L’aspect traditionnel de “La poursuite impitoyable” qu’on évoquait un peu plus haut s’expérimente avant tout à l’écran. Il règne une ambiance bien connue dans le long-métrage, un doux feeling du cinéma de l’époque (les années 60) qui nous rappelle tant de souvenirs. Des décors et sans doute encore plus du grain de l’image se dégage une aura particulièrement attachante, souvent vue et pourtant toujours tellement agréable.
C’est dans les personnages qu’il expose qu’Arthur Penn va se faire acerbe. On multiplie les points de vue différents dans le film avec pour dénominateur commun la mauvaise conscience collective qui pousse chacun à redouter le retour de Bubber. Il existe dans “La poursuite impitoyable” une espèce d’enfer de la ruralité, une morale sombre et opaque que partagent les habitants de la ville.

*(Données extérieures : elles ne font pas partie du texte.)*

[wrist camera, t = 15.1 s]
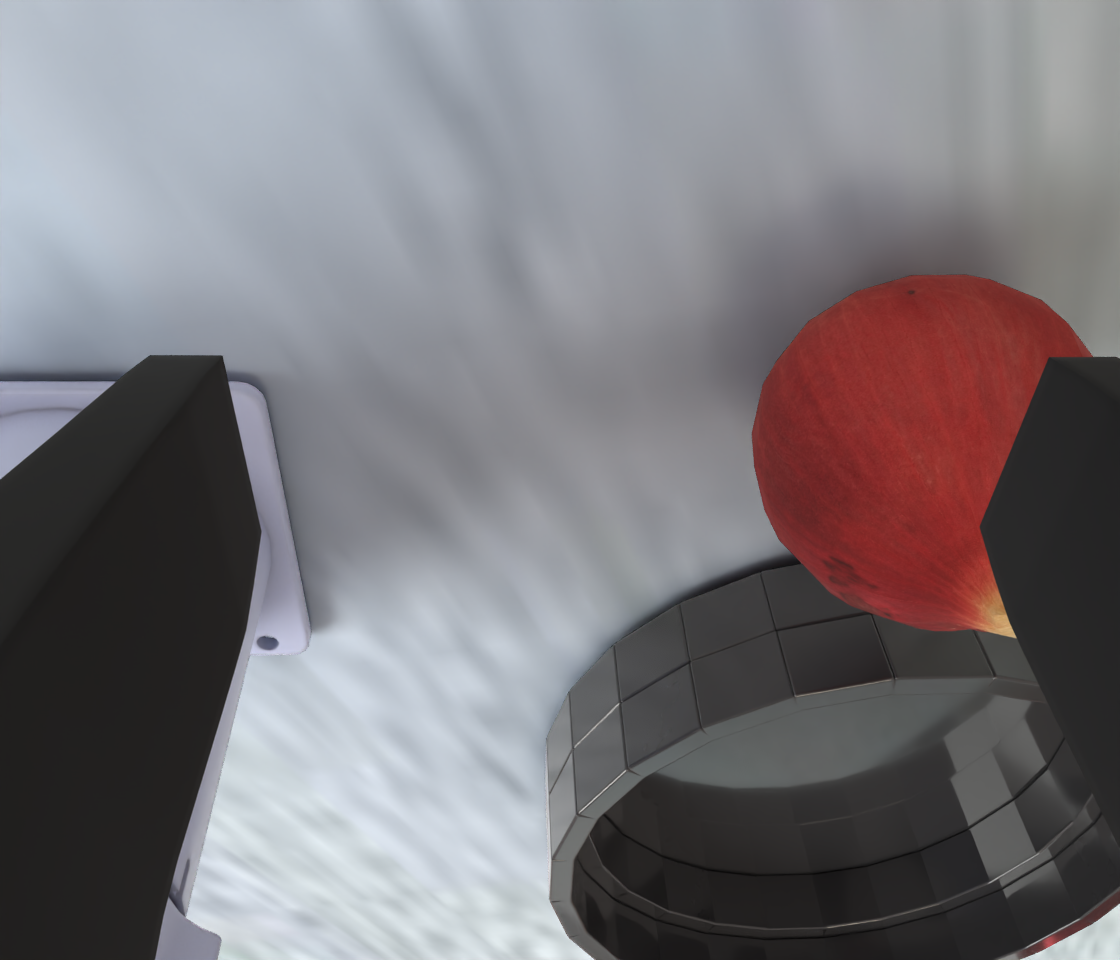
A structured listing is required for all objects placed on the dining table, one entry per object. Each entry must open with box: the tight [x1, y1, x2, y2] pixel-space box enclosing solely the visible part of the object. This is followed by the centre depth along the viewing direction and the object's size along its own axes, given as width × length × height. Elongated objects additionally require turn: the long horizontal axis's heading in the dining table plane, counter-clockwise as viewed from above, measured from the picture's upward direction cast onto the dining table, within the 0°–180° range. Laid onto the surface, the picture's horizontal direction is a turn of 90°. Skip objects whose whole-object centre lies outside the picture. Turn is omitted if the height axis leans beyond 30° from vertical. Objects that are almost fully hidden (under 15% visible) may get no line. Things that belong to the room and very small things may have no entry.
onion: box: [752, 275, 1093, 638], centre depth 17 cm, size 6×6×8 cm
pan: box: [545, 564, 1120, 960], centre depth 28 cm, size 16×16×4 cm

Seul Marlon Brando apparaît comme réellement positif. Son personnage est le garant des valeurs, le dernier homme droit dans un monde devenu fou. On se raccroche à lui pour encaisser la charge d’Arthur Penn et dans le même temps, on constate tout ce que Calder a de fantasmé: esseuler un protagoniste de la sorte c’est le rendre presque irréel, il se transforme en idéal inatteignable, en concept plus qu’en individu.
« Classe! »
Le shérif évolue dans un microcosme rongé par la cupidité et la vantardise, une société miniature coupable des pires affronts mais toujours innocentée, le nombre faisant la force. L’alcool, les armes et l’argent sont rois dans la bourgade infernale de “La poursuite impitoyable”. On érige en exemple les pires traits de caractères, la magouille l’emporte sur le mérite par KO.
Grâce à cette toile de fond hideuse, Arthur Penn va pouvoir dérouler de multiples axes de réflexions, forcer son public à se positionner et à faire son autocritique. Au plus évident, il y a les rapports humains déviants que décrit le long-métrage: la ville est peuplée d’hypocrites en tous genres prêts à toutes les bassesses pour les faveurs des puissants, il y règne le ragot et la jalousie dans une indécence totale. Bubber est le bouc émissaire tout trouvé de ce cirque organisé.
Les valeurs familiales et tout spécialement filiales sont aussi remises en cause: Calder ne veut pas élever un enfant “à l’ombre d’une prison” alors qu’à l’autre bout de la ville, les fils des magnats du pétrole renient leur aïeux. L’une des caractéristiques du film est son manque d’amour prononcé qui rend chaque idylle plus importante: ni la famille, ni le mariage ne sont des valeurs refuge.
Enfin, Arthur Penn va aussi étendre sa proposition autour du délit de réputation dont souffre Bubber aux autres strates de la ville. Les riches accusent les pauvres, les blancs pointent du doigt les afro-américains, les hommes dominent les femmes. Le cinéaste fait le croquis d’un système terriblement humain qui consiste à trouver qui rabaisser pour se faire mieux paraître. Aussi vomitif que pertinent.
Sorte de western moderne où personne n’est épargné, “La poursuite impitoyable” constitue une proposition prenante dans un cadre qui interpelle, en plus d’être l’une des très bonnes performances de Marlon Brando.